The Army Application Migration Business Office (AAMBO) launched a new public-facing website to help the Army IT community get on the same page about requirements for cloud migration.
AAMBO.army.mil is a one-stop shop where migration stakeholders can find out how AAMBO can help them get to the cloud. Established by the Program Executive Office Enterprise Information Systems to provide guidance for the migration of enterprise applications, AAMBO acts as the liaison between the capability owners (those managing the systems and applications) and Defense Department-approved enterprise environment providers. It is in direct support of Network Enterprise Technology Command’s Enterprise Computing Operations Service Center.
The website offers links to details on AAMBO Lunch and Learn sessions, a current list of Army Cloud Computing Enterprise Transformation vendors, policies from the Army CIO/G-6 Policy Branch and a step-by-step process to assess cloud migration readiness. Although capability owners can’t submit data through the website, AAMBO can explain what they can expect from the process. It offers a six-step guide that includes discovery and portfolio analysis, cost-benefit analysis and migration planning and execution.
Until now, there was no single resource for capability owners to go to for information on cloud migration, said Donald Squires, a project officer at AAMBO. Everything that was available online faced internally, requiring account logins and common access cards. “We’ve known that we needed to just get general information out there about AAMBO and what we do," he said.
"The purpose of the website is to provide the overall Army community with the latest information related to cloud adoption and application migration in support of what we call the ADCCP, or the Army Data Center Consolidation Plan," he said. "It just enhances our strategic communications by providing publicly available information to the Army community.”
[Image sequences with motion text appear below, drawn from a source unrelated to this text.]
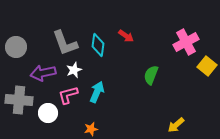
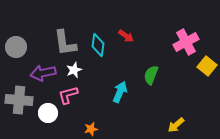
gray L-shape: rotated 12 degrees clockwise
cyan arrow: moved 23 px right
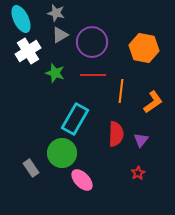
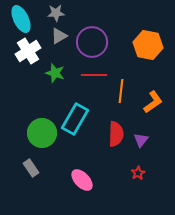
gray star: rotated 18 degrees counterclockwise
gray triangle: moved 1 px left, 1 px down
orange hexagon: moved 4 px right, 3 px up
red line: moved 1 px right
green circle: moved 20 px left, 20 px up
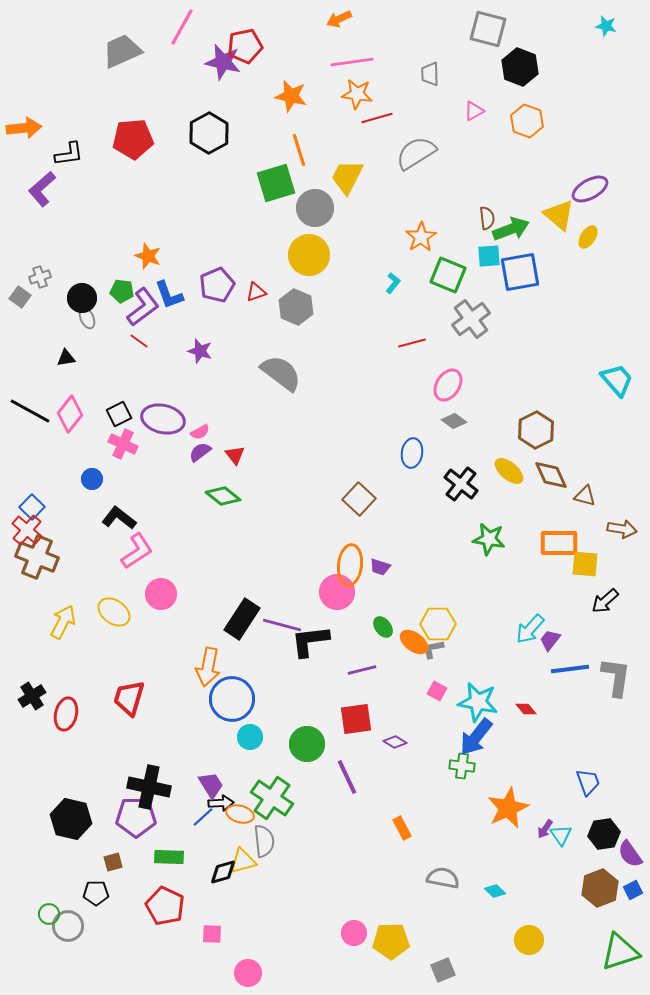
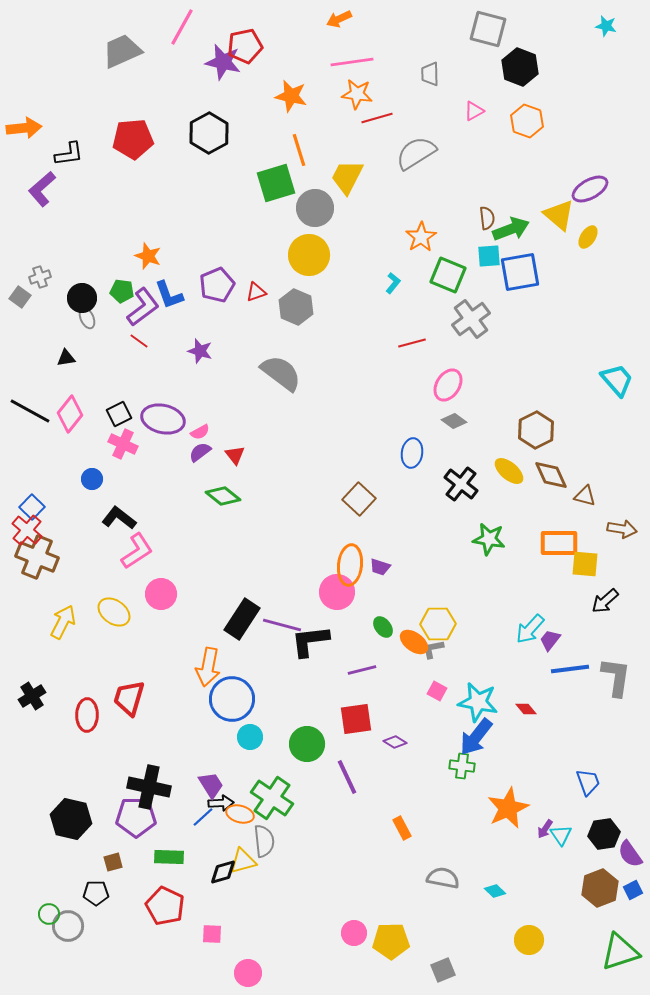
red ellipse at (66, 714): moved 21 px right, 1 px down; rotated 12 degrees counterclockwise
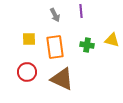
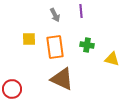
yellow triangle: moved 19 px down
red circle: moved 15 px left, 17 px down
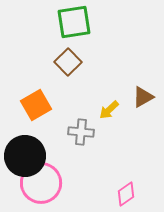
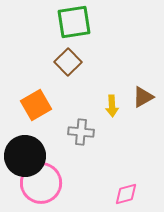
yellow arrow: moved 3 px right, 4 px up; rotated 50 degrees counterclockwise
pink diamond: rotated 20 degrees clockwise
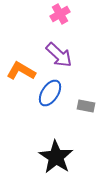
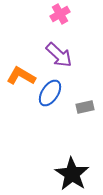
orange L-shape: moved 5 px down
gray rectangle: moved 1 px left, 1 px down; rotated 24 degrees counterclockwise
black star: moved 16 px right, 17 px down
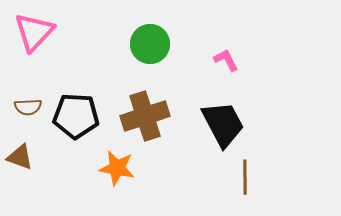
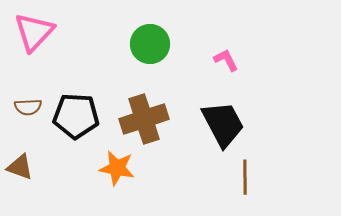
brown cross: moved 1 px left, 3 px down
brown triangle: moved 10 px down
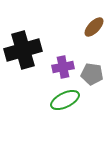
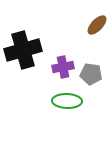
brown ellipse: moved 3 px right, 2 px up
gray pentagon: moved 1 px left
green ellipse: moved 2 px right, 1 px down; rotated 28 degrees clockwise
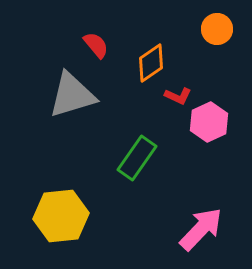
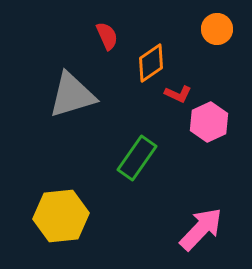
red semicircle: moved 11 px right, 9 px up; rotated 16 degrees clockwise
red L-shape: moved 2 px up
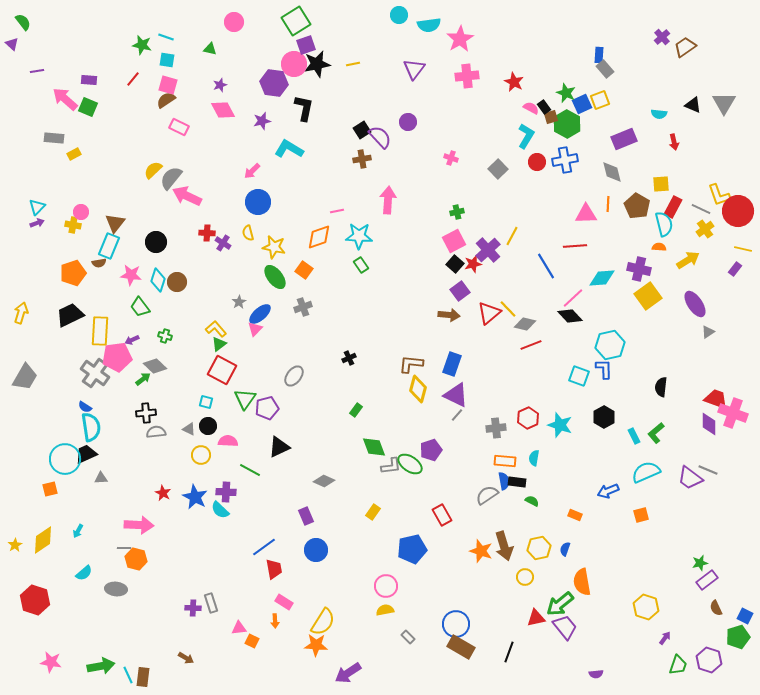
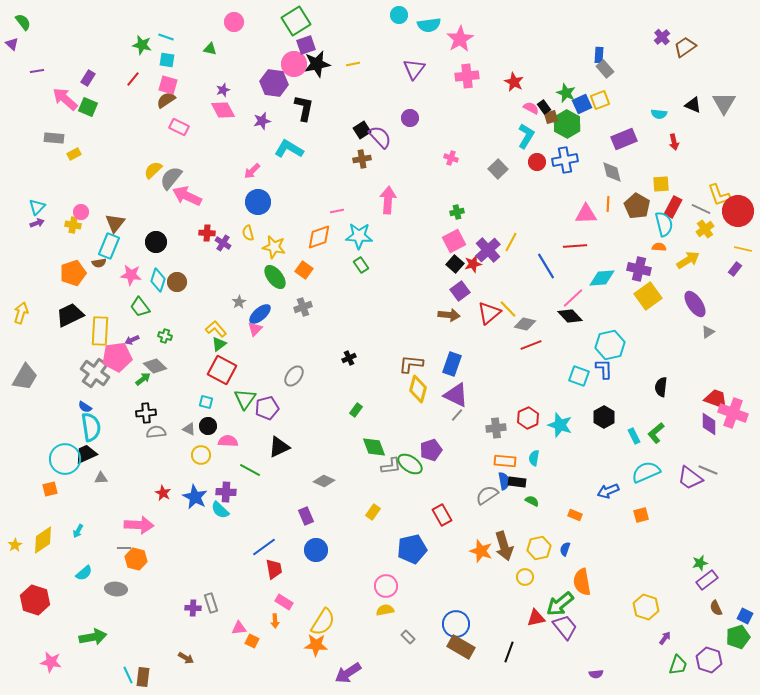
purple rectangle at (89, 80): moved 1 px left, 2 px up; rotated 63 degrees counterclockwise
purple star at (220, 85): moved 3 px right, 5 px down
purple circle at (408, 122): moved 2 px right, 4 px up
yellow line at (512, 236): moved 1 px left, 6 px down
green arrow at (101, 666): moved 8 px left, 29 px up
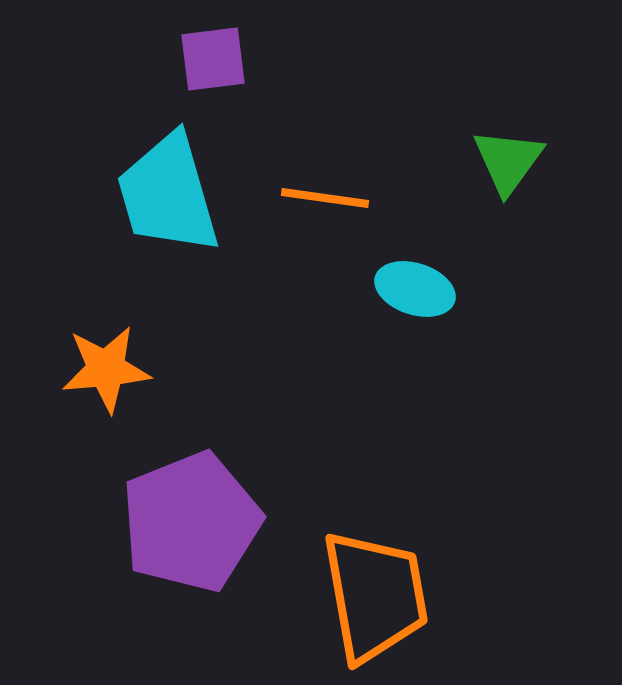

The website also aims to ensure that all capability owners are working with the same definition of cloud computing. The Army uses DOD’s definition, which is based on the National Institute of Standards and Technology’s description: “a model for enabling ubiquitous, convenient, on-demand network access to a shared pool of configurable computing resources (e.g., networks, servers, storage, applications, and services) that can be rapidly provisioned and released with minimal management effort or service provider interaction.”
“I think a lot of people have different ideas of what that means, and we try to have a common body of information for them to work from to understand what the Army believes cloud computing is,” Squires said.
Those differences in addition to the Army’s detailed requirements for cloud migration have complicated moves by the service’s entities.
“There are definitely specific challenges. A lot of those have to do with security,” Squires said. “We know that existing cloud offerings that are out there now that work well in the financial community, [for example], but the Army’s got specific requirements [and] they’re not met by the commercial cloud providers that are out there, so those are definitely challenges we face.”
Launched Nov. 30, the site was too new at press time for Squires to provide statistics on visits or feedback. Going forward, staff will update it as new guidance and information comes out from Army headquarters.
AAMBO is not an anomaly, Johanna Curry, an AAMBO project officer, said. “Most agencies have a migration support office similar to ours,” she said, and the new website can serve as a model for other agencies looking to get the word out about cloud migration processes.